The entries follow. Copy every line in which "lines" appears.
[Stored data]
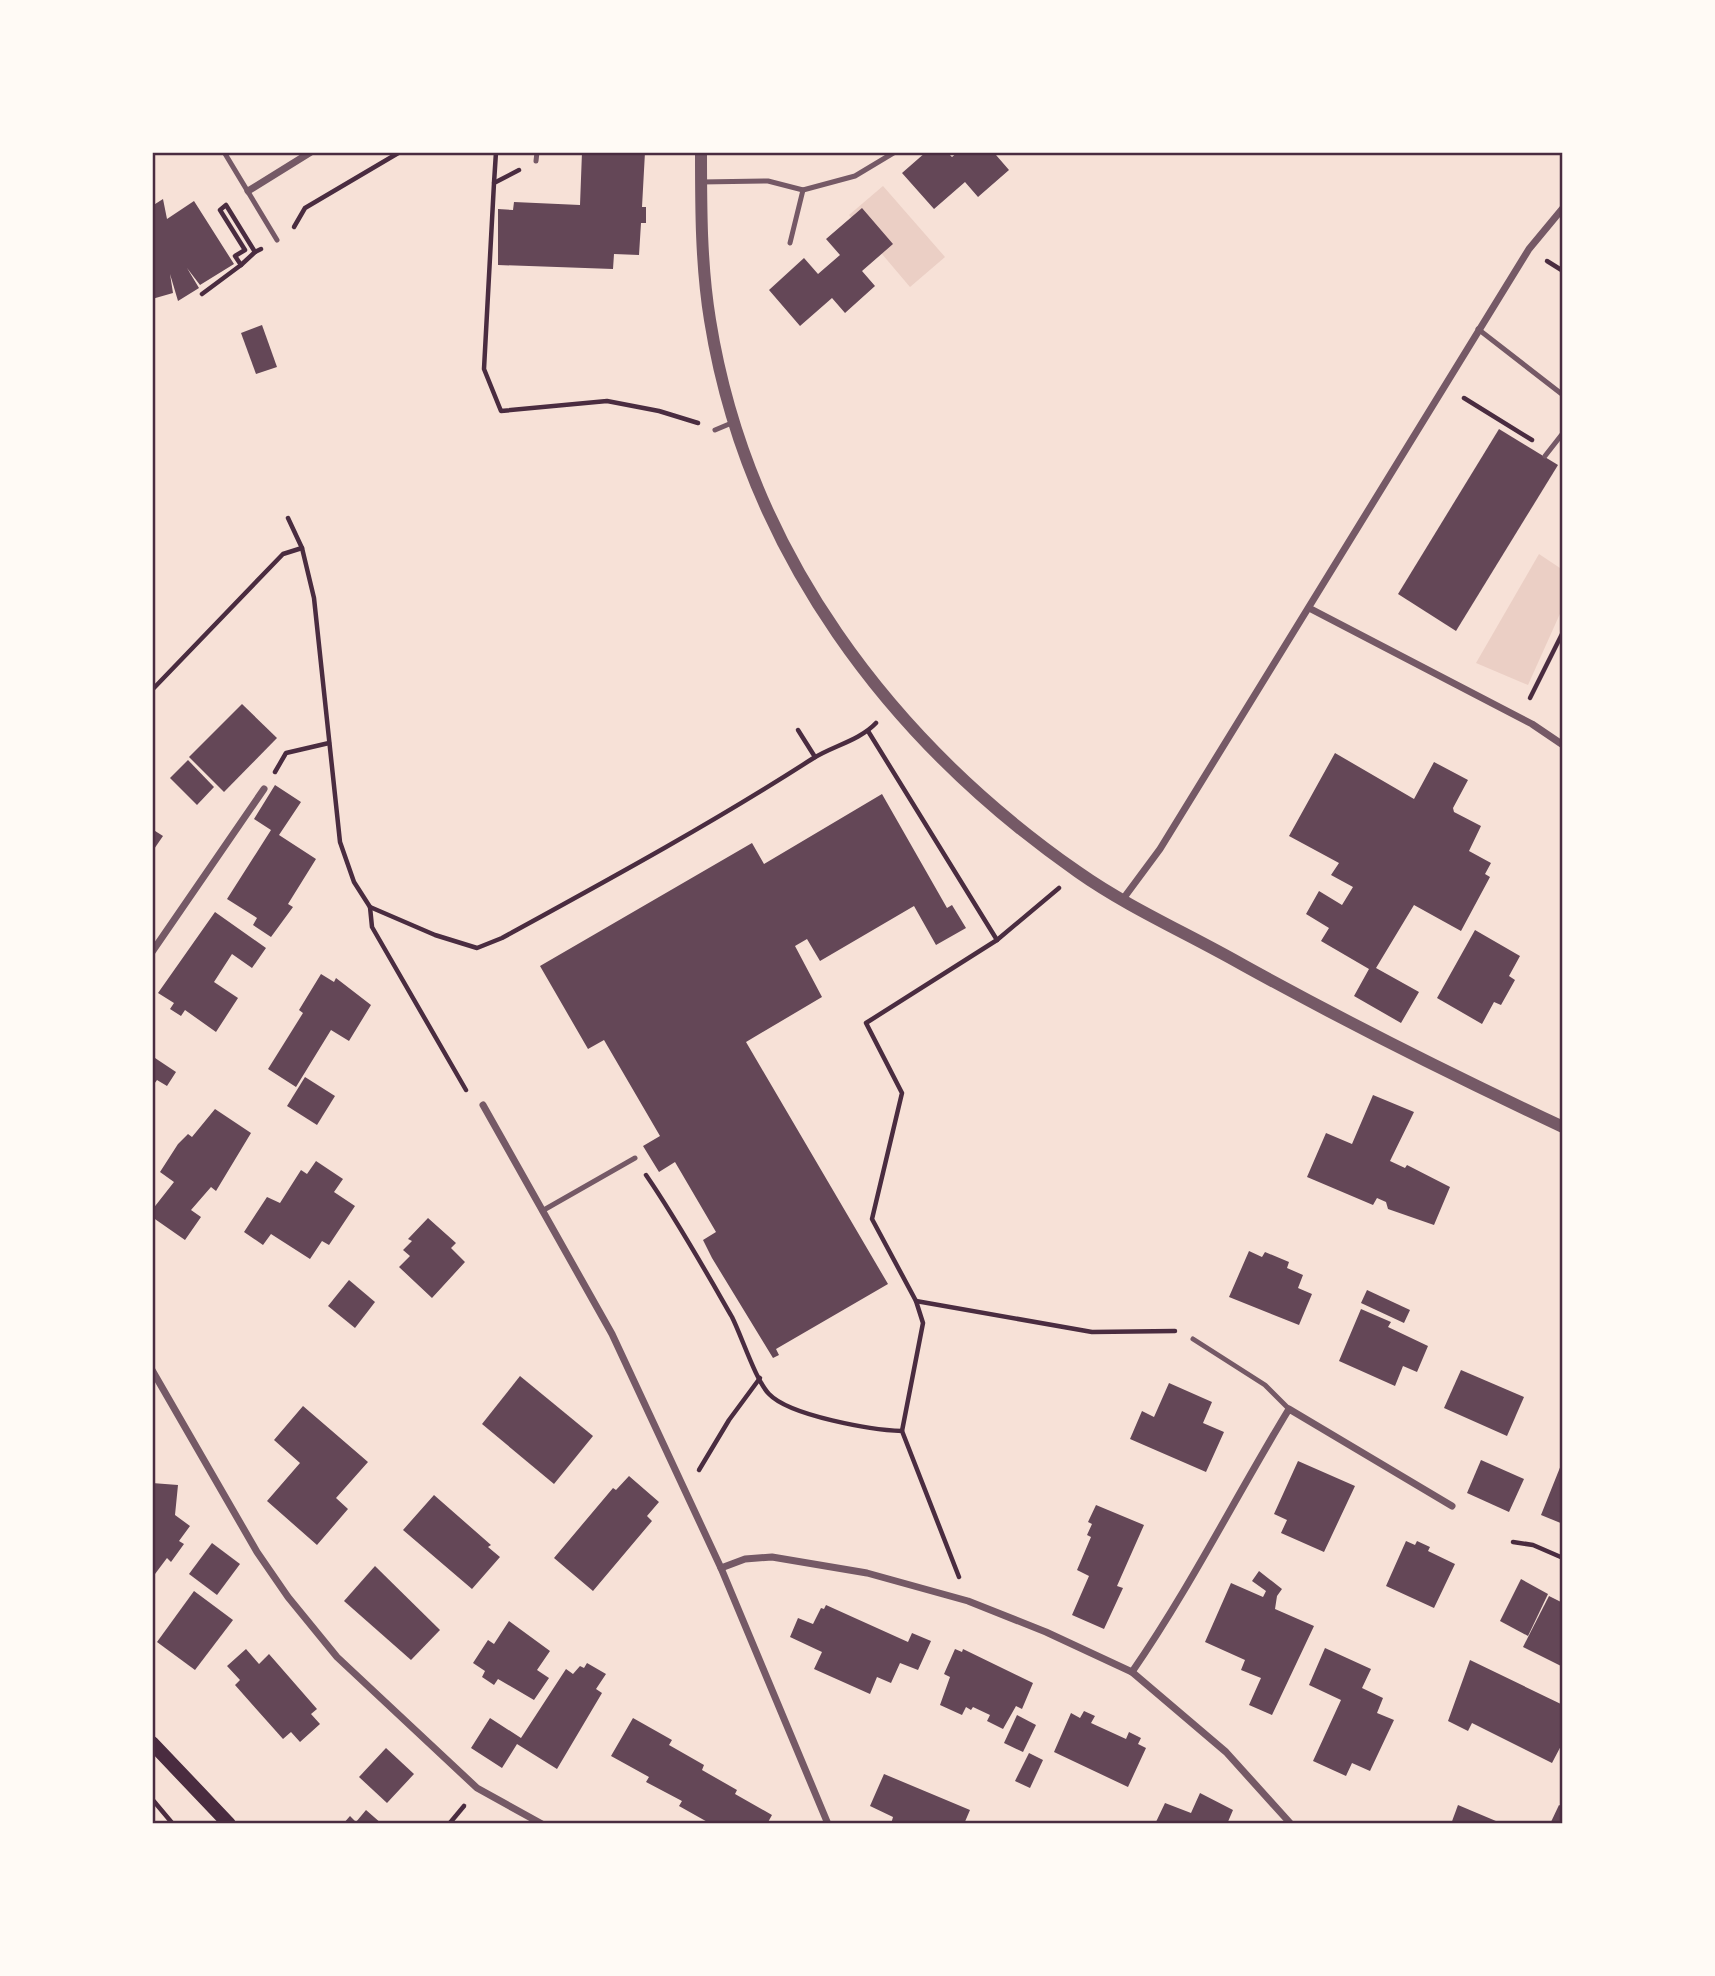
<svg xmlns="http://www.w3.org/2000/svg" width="1715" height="1976" font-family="'IBM Plex Sans',sans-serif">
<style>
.green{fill:#ebcfc5}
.building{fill:#644757}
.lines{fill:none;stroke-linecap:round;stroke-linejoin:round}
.path{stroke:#4a2c40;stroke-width:4.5}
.service{stroke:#755966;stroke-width:5}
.minor{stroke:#755966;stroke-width:7}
.tertiary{stroke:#755966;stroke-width:12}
.secondary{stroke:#4a2c40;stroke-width:14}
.neatline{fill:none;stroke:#4a2c40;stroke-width:2.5}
</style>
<rect width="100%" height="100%" fill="#f7e1d7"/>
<g class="green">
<polygon points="883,186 945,257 910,287 849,215"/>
<polygon points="1539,554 1563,570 1563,607 1528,685 1476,663"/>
</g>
<g class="building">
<polygon points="582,152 645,152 642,207 646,207 646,223 641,223 639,255 614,254 613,269 498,265 498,209 513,210 514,202 580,205"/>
<polygon points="926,152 947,152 952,157 958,152 999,152 996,155 1009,170 978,197 965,182 934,209 902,173"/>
<polygon points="163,199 167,219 194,201 234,264 200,285 187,268 199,288 178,301 170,274 173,293 152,299 152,206"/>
<polygon points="862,208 893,244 862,271 875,286 845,313 832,298 800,326 769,290 804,258 818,274 840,255 826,239"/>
<polygon points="262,325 277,367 256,374 241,333"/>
<polygon points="1499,429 1558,465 1456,631 1398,594"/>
<polygon points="242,704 277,738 224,792 189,757"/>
<polygon points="1335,753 1414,799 1434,762 1468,780 1453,808 1454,812 1481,826 1469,851 1491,863 1485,874 1490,877 1461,931 1414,905 1376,968 1419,992 1401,1023 1354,996 1369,969 1321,941 1329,928 1306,914 1319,891 1342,905 1353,887 1331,875 1339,863 1289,836"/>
<polygon points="188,760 214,787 197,805 170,778"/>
<polygon points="275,785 301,802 279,835 316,859 288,904 293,907 271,937 253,925 257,918 227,899 271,830 254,819"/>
<polygon points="882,794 947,908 952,905 966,928 936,945 914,906 820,961 807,939 795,946 822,997 746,1042 888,1284 776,1349 779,1355 773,1358 712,1258 703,1240 716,1232 675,1162 659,1172 643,1146 660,1136 604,1040 588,1049 540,966 752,843 764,864"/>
<polygon points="152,829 163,836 152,852"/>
<polygon points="215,912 266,948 252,968 232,954 214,982 238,998 216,1032 185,1010 181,1016 170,1009 174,1003 158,993"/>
<polygon points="1475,930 1520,956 1509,976 1515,980 1501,1005 1494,1002 1482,1024 1437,998"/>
<polygon points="321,974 334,982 336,978 371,1005 349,1041 331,1030 296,1087 268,1069 303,1013 299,1010"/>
<polygon points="152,1056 176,1072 167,1086 157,1080 152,1087"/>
<polygon points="305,1077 335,1096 317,1125 287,1106"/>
<polygon points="1373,1095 1414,1112 1390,1161 1405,1168 1407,1165 1450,1187 1434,1225 1388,1209 1386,1202 1377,1198 1373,1205 1307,1177 1326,1133 1352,1144"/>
<polygon points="215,1109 251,1133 216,1191 211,1187 191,1210 201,1217 185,1240 152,1217 152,1210 174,1182 160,1172 178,1144 188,1134 192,1137"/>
<polygon points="316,1161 343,1179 334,1192 355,1206 329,1245 322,1241 310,1259 271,1234 263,1245 244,1232 267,1197 280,1203 301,1170 307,1174"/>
<polygon points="428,1218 456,1243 451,1248 465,1262 432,1298 399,1267 410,1256 403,1250 412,1241 408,1239"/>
<polygon points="1249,1251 1262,1257 1265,1252 1289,1262 1287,1268 1303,1275 1298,1288 1312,1294 1299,1325 1229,1297"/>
<polygon points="349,1280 375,1302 355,1328 328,1306"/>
<polygon points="1367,1290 1410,1310 1404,1323 1361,1303"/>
<polygon points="1361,1309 1391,1322 1388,1327 1428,1346 1417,1372 1403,1366 1395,1386 1339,1361"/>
<polygon points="1461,1370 1524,1397 1507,1436 1444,1408"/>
<polygon points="520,1376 593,1436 554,1484 482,1424"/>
<polygon points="1169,1383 1212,1402 1203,1423 1224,1432 1206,1472 1130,1439 1142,1411 1154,1417"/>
<polygon points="303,1406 368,1462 336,1498 348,1509 317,1545 267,1501 300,1463 274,1440"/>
<polygon points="1481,1460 1524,1479 1509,1512 1467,1493"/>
<polygon points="1563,1460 1563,1524 1541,1515"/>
<polygon points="1298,1461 1355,1486 1324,1552 1281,1533 1287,1520 1274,1514"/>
<polygon points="629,1476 659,1502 647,1516 652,1521 593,1591 554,1558 613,1488 616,1490"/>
<polygon points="152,1483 178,1485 175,1515 190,1526 179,1541 184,1544 171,1562 167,1558 152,1578"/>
<polygon points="434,1495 491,1545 488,1547 500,1557 472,1589 403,1530"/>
<polygon points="1096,1505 1144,1525 1117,1586 1123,1588 1104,1629 1072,1615 1089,1576 1077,1570 1091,1537 1087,1535 1092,1524 1088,1522"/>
<polygon points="1406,1541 1415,1545 1417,1541 1430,1547 1428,1551 1455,1564 1434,1608 1386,1586"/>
<polygon points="212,1543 240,1564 217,1595 189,1574"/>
<polygon points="375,1566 440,1630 411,1660 344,1601"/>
<polygon points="1259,1571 1282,1589 1277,1596 1275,1609 1314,1626 1272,1715 1249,1705 1261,1678 1241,1670 1245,1660 1205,1642 1231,1583 1263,1597 1266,1591 1252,1581"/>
<polygon points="1521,1579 1548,1594 1528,1636 1500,1621"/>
<polygon points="194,1591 233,1620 195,1670 157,1642"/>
<polygon points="1549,1596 1563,1603 1563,1667 1523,1647"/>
<polygon points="826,1605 908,1642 912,1633 931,1641 918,1670 900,1663 891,1683 877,1677 870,1694 814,1669 822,1652 790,1637 798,1618 813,1624 821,1608 824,1609"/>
<polygon points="509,1621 550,1651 537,1670 549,1678 534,1700 498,1679 494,1685 482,1677 485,1671 473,1663 488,1640 494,1644"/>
<polygon points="1325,1648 1371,1669 1362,1688 1383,1698 1377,1713 1394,1720 1370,1771 1352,1763 1346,1776 1313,1761 1341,1700 1309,1685"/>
<polygon points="246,1649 259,1664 269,1654 317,1709 311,1714 320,1724 300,1742 291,1732 283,1739 235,1685 240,1680 227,1666"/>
<polygon points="955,1649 962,1652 963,1649 1033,1683 1022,1709 1016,1706 1003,1729 987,1721 990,1715 973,1707 971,1710 966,1707 962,1715 940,1705 950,1677 944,1674"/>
<polygon points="1470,1660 1563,1705 1563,1742 1552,1763 1472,1723 1468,1731 1448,1721"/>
<polygon points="587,1663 606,1674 596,1689 602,1693 557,1769 517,1744 502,1768 471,1748 490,1718 521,1738 566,1669 573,1674 580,1666 584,1668"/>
<polygon points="1084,1711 1095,1716 1091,1723 1126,1739 1129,1732 1141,1738 1138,1744 1146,1748 1128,1787 1054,1752 1071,1713 1080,1718"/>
<polygon points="1017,1715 1036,1725 1023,1752 1004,1743"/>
<polygon points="633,1718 672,1740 669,1745 704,1765 702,1770 737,1790 735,1794 772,1815 767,1824 711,1824 679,1806 682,1801 646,1782 649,1777 611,1756"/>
<polygon points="386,1748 414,1774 387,1803 359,1777"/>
<polygon points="1029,1753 1043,1760 1030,1788 1015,1781"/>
<polygon points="884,1774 970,1810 964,1824 891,1824 893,1817 870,1806"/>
<polygon points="1200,1793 1233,1810 1227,1824 1155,1824 1165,1803 1191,1813"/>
<polygon points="1458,1805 1503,1824 1451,1824"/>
<polygon points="1559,1805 1563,1807 1563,1824 1550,1824"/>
<polygon points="366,1810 382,1824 343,1824 350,1816 356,1822"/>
</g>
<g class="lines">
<g class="path">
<polyline points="519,170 494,183 484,369 501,411 607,401 659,411 698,423"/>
<polyline points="494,183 496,152"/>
<polyline points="294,227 305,208 400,152"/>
<polyline points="1547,261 1563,271"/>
<polyline points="241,265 255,252"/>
<polyline points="202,294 241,265 235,256 245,250 220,210 226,205 255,252 261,249"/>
<polyline points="1464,398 1532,440"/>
<path d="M288 518 302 548 314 598 340 842 354 882 370 907 435 935 477 948 502 938C606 881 711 824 812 759 832 746 859 741 876 723"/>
<polyline points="152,690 283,554 302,548"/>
<polyline points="1530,698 1563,632"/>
<polyline points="798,730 815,757"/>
<polyline points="868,731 997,940"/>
<polyline points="275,772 286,753 329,743"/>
<polyline points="370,907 372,927 466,1090"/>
<path d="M646 1175C677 1220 705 1270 732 1317 742 1337 756 1381 769 1394 790 1416 872 1430 902 1431L959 1577"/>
<polyline points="916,1301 1092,1332 1175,1331"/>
<polyline points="902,1431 923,1323 916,1301 872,1219 902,1093 866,1023 997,940 1059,888"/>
<polyline points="699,1470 729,1420 760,1378"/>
<polyline points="1513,1542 1533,1545 1563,1558"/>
<polyline points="152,1799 173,1824"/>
<polyline points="449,1824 464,1806"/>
</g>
<g class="service">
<polyline points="224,152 277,240"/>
<polyline points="536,161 537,152"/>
<polyline points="701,182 768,181 803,190 790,243"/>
<polyline points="803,190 855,176 895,152"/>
<polyline points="1478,329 1563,395"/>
<polyline points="715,430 734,422"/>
<polyline points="1545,456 1563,433"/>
<polyline points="542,1211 635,1158"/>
<polyline points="1193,1339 1265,1385 1289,1409"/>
</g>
<g class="minor">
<polyline points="248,191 311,152"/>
<polyline points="1309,608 1532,724 1563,745"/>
<polyline points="1123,899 1160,849 1529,249 1563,208"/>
<polyline points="152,952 264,789"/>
<polyline points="483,1105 612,1334 721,1568 828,1824"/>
<polyline points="152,1370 257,1552 288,1597 337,1657 477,1788 542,1824"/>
<polyline points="721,1568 745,1559 772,1557 867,1573 968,1601 1046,1632 1132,1672 1226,1752 1291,1824"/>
<path d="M1132 1672C1190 1588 1236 1496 1289 1409L1452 1506"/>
</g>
<path class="tertiary" d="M701 152C701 208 701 265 710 320 747 551 890 741 1078 872 1129 908 1189 934 1243 965 1348 1023 1454 1076 1563 1127"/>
<polyline class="secondary" points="152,1743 229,1824"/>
</g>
<rect width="1715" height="1976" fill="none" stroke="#fffaf5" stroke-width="308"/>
<rect x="154" y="154" width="1407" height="1668" class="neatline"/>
</svg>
[/Stored data]
▶ _Your solution_:
.lines{fill:none;stroke-linecap:round;stroke-linejoin:round}
<g class="lines">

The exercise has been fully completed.